Pedestrian safety is an important part of roadway design, especially in urban and suburban areas where pedestrian-vehicular flow rates and potential for interactions are high. Pedestrian safety is dependent on the public’s understanding of acceptable methods for efficient traffic control, so uniformity is a must. This is especially important in the control of pedestrians, bicycles, and other vehicles in the vicinity of schools. The uniform approach to school area traffic control promotes standardized behavior amongst all road users. This is accomplished by developing a school traffic control plan. This allows for an organized review of school area traffic control needs and the coordination of school/pedestrian safety education and engineering measures according to Part 7 of the 2009 Manual on Uniform Traffic Control Devices (MUTCD).
School routes and established school crossings should be planned to take advantage of existing traffic controls. Direct crossing where there is no existing traffic control should be avoided. In some instances, children could be required to walk a longer distance to a crossing with existing traffic control. This is based on a feasibility study that includes factors such as the number of students using the crossing, the total extra walking distance, the age level of students, etc.

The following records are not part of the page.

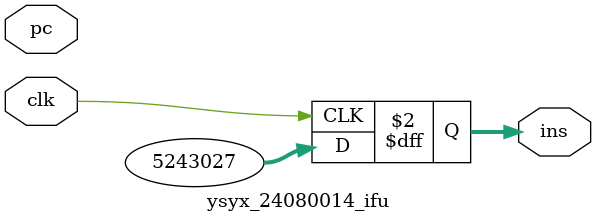
<source format=v>
module ysyx_24080014_ifu(
	input [31:0]pc,
	input clk,
	output reg[31:0]ins
);

	//import "DPI-C" function int init_mem(int size);

always @(posedge clk)
 ins = 32'b000000000101_00000000000010010011;


endmodule

</source>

The frequency of gaps in the traffic stream for student crossings varies from location to location. When the delay between adequate gaps becomes excessive, students may become impatient and take chances. In these instances, adding gaps to accommodate the crossing demand should be considered. Adult crossing guards can be used to provide those necessary gaps in the traffic stream. The 2009 MUTCD states that there are three (3) types of school crossing supervision. These include adult crossing guards, uniformed law enforcement, and parent/student control. High standards for selecting adult crossing guards is essential because of their responsibility. Below are the minimum qualifications needed:
· Average intelligence
· Good physical conditions (hearing, sight, and ability to move)
· Ability to control STOP paddle
· Ability to communicate
· Ability to recognize potential danger
· Mental alertness
· Neat appearance
· Good character
· Overall sense of responsibility
Crossing guard uniforms consist of highly visible retroreflective safety apparel. When light hits this apparel, the light reflects back to its source so the object or person (i.e., crossing guard, law enforcement) appears brighter. The safety apparel follows ANSI (American National Standard Institute) standard performance guidelines for Class 2.
Crossing guards should not direct traffic as law enforcement. Rather, they should look for opportunities to create a sufficient traffic gap. Once they’ve identified and created the gap in traffic flow, crossing guards should stand in the roadway to alert road users that pedestrians are about to use the crosswalk. Vehicular traffic must stop. Crossing guards should stop traffic with a STOP paddle. This paddle is octagonal in shape with a red background and 6-inch uppercase letters and a white border, just as any traditional stop sign. The STOP paddle should be at least 18 inches in size and the word STOP should be on both sides. This paddle should be retroreflective as well.